*** Text block ***

I overdid the caffiene and felt a little better yesterday. I still didn't get much done, though and it weighs on my mind. I am so distracted, so weirded out. Nothing is as it should be. I go to that clinical trial for ADD tommorow, though frankly I am terrified... I am forcing myself out of my house to go. I am not up to being social and talking to strangers and it truly bothers me. I have a general Dr's apt , brand new Dr since I now have insurance. Boy, he is going to have a handful with me, but I guess that's what HMO GP's sign up for...on Friday morning and my eye apt is on Thursday afternoon, since I didn't pass my eye exam for my job, and I can't see the normal font an overstuffed sofa arm away from the desk. I am terrified of the bills I have right now, I am worried about my ex since he makes my mortgage payments, I think I mentioned he is in the hospital with pneumonia and congestive heart problems. Sigh, I don't want to feel sorry for myself but at the same time, my gosh, what did I do to get all this????!!!!

Sunday, April 6, 2008

Spring Confusion

Spring Pink
Spring Pink,
originally uploaded by cicidia.
I have gotten myself into a financial situation that is atm unsolvable and could risk my keeping my children. Atm I am without water and soon to be without gas, both bill ranging over 1000.00. I don't know really how they got that high. I am still off anti-depressants since the bronchitis. I'm not sure they were helping that much anymore anyway, and now my problems seem to be more of the ADD type rather than depression. I have decided to try and enter a study to see if I can get a reasonable diagnosis and possibly meds to help me with concentration. Did I mention my grandmother died this last week? She was 95 and suffered from Alzheimer's disease. She was also on Zoloft for many years so I guess I am not such a pear on the apple tree after all. My family makes me feel as if I am so weird compared to them. I just can't be like them. I have no clue how to be organized. I am making strides in getting my life back together and then the house of cards I am building gets sucked down by the least little thing. (Lately they have been huge things) I stand in the ruins and am clueless of what to do.I have no idea where some necessary things are in the house and I am feeling absolutely nuts. Where to start again, .ATM I feel almost like why bother, and keep my own personal pity party. I am not coping well. I am alone this week thank god, my kids are staying at their aunts. But last night I found out my ex, who I really don't have hard feelings against, is in the hospital with pneumonia and congestive heart failure. So he can't help me with my bills either. My kids are safe with their aunt and I guess its the best place for them right now, I just need to get myself together, I just can't find the right starting point, the energy, anymore.

*** End of Text block ***
*** Dataset extract ***

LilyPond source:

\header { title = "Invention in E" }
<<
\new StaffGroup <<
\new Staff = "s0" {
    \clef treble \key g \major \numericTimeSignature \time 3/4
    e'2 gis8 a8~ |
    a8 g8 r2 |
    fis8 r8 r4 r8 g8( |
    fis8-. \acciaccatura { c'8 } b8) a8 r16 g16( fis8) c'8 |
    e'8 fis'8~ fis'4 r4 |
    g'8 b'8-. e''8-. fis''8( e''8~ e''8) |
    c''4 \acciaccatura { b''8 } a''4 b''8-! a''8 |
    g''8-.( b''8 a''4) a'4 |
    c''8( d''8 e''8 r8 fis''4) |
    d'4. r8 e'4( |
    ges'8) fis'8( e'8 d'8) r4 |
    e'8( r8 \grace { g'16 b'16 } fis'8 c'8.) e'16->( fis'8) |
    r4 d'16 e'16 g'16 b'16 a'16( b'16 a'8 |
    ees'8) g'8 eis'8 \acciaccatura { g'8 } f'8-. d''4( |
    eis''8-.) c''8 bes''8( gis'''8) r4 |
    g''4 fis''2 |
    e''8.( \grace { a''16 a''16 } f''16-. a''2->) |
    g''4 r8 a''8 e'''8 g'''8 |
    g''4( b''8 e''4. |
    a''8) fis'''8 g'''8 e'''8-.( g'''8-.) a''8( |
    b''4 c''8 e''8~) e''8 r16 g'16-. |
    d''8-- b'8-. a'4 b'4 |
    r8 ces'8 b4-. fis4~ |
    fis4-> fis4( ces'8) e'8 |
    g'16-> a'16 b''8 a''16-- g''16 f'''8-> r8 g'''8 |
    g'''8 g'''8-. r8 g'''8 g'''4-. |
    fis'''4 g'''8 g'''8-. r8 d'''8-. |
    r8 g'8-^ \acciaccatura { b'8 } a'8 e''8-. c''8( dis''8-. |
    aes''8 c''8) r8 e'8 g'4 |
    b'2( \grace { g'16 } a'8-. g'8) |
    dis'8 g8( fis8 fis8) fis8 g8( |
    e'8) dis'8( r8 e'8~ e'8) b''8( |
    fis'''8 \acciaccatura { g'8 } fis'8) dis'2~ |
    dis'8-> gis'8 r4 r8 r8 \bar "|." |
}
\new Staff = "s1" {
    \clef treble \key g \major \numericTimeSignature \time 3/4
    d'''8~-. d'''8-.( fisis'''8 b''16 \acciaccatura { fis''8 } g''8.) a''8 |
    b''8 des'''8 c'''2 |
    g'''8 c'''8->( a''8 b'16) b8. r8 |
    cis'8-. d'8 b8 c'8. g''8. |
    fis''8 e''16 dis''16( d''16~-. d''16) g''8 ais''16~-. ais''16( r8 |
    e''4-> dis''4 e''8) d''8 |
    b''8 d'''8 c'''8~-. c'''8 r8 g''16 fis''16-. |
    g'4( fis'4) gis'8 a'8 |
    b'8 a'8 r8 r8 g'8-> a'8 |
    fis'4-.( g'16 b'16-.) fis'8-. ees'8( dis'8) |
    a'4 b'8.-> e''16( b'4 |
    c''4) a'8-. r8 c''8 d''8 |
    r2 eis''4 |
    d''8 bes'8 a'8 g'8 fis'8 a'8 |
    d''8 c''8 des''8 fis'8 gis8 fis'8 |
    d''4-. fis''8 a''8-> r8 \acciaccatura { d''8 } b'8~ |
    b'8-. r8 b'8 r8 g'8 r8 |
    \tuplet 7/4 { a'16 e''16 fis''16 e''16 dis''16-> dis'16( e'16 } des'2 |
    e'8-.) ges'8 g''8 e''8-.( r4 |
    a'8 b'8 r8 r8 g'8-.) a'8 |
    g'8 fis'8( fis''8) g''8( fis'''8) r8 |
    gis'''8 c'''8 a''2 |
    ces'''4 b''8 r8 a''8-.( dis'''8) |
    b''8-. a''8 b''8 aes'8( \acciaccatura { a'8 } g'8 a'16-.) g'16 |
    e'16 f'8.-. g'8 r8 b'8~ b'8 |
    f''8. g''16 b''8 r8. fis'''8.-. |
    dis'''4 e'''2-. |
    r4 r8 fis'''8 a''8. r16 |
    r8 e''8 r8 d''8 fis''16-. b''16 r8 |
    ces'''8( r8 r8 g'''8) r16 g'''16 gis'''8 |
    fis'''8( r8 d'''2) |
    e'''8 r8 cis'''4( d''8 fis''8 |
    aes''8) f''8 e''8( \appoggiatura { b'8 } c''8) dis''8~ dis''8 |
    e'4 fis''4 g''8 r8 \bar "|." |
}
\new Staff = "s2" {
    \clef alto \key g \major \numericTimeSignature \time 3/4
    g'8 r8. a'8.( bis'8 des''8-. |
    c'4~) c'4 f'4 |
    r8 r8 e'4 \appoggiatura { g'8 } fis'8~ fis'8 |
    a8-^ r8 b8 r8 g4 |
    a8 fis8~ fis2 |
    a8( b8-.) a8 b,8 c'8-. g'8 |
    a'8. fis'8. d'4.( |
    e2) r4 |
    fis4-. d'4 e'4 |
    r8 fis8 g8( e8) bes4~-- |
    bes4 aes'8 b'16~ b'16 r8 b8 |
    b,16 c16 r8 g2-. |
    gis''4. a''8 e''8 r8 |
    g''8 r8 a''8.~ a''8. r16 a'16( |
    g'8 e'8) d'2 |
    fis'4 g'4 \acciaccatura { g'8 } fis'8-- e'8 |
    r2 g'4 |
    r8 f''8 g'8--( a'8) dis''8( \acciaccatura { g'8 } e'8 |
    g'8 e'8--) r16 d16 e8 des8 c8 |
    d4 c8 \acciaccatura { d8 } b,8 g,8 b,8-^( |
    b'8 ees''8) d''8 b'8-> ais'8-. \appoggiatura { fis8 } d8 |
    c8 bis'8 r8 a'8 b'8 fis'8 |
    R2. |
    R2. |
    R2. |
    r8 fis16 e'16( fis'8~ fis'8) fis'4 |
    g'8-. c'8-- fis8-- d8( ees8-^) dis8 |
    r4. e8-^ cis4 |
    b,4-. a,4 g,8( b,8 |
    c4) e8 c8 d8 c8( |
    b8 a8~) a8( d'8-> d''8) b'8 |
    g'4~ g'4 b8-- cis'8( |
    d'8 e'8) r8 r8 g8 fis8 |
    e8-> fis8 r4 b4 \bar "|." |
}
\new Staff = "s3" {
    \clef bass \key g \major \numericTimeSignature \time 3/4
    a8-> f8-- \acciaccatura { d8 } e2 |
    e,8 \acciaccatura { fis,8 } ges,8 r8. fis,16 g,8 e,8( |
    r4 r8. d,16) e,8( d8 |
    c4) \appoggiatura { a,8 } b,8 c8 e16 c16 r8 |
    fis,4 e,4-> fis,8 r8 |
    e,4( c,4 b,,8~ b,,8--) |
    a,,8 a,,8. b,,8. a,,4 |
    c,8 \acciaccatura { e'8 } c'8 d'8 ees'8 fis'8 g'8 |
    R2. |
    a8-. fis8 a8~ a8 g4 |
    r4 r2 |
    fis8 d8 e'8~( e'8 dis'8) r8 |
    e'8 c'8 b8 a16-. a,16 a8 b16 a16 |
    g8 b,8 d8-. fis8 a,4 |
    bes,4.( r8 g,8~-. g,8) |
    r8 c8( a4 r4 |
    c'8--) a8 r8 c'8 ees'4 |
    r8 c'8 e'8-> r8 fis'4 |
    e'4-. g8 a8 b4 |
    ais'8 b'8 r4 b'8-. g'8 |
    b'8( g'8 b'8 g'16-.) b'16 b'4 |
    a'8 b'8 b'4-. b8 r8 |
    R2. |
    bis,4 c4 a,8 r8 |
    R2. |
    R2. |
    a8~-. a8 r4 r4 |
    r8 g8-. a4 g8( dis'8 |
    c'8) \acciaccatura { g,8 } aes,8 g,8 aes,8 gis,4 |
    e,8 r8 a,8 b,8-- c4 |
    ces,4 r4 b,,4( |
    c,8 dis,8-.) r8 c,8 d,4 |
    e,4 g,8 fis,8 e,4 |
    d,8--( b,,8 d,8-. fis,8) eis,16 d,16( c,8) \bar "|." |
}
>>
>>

*** End of Dataset extract ***

→ **Check your understanding**:
(a) In the blog text about bills and the ADD trial, when is the eye appointment?
(b) Continue the blog text about bills and the ADD trial, starting after its final sentence.

→ **Answers**:
(a) Thursday afternoon.

(b)
Tuesday, February 19, 2008

Lots to catch up

soli face
soli face,
originally uploaded by cicidia.
I've had bronchitis on top of all my other little pasky ailments.... and I've decided to take myself off all meds, funnily enough I've lost 5 lbs, go figure.

My Dad is doing ok, he also had bronchitis, hopefully not from me, and has taken his 5th chemo, and a new pet scan that says his tumor is shrinking whch hopefully is an indication that it is going away. Jeremy had his medical but hasn't gotten his interview yet.
Today is the last day in my job and I start my new one with benefits in the County as a permanent Employee tommorow as a Bilingual Outreach worker. More money, benefilts but 52 mles away from my house... ;(

Monday, January 14, 2008

Non-Coping with numbness

humbleing
humbleing,
originally uploaded by cicidia.
It seems most my life I have had a body image problem. As a teen, I was too thin, (but never thin enough) until I broke my foot and discovered food. Then became thin again, normal thin, not dancer thin, then, I discovered having children and a changing body form. As a former annorexic dancer, the fatness of pregnancy ate at my self esteem. Not able to move around and having to be on bed rest, destroyed any desire and any capacity to diet and exercise. It no longer mattered even if I ate correctly I gained weight and to top it off, became diabetic.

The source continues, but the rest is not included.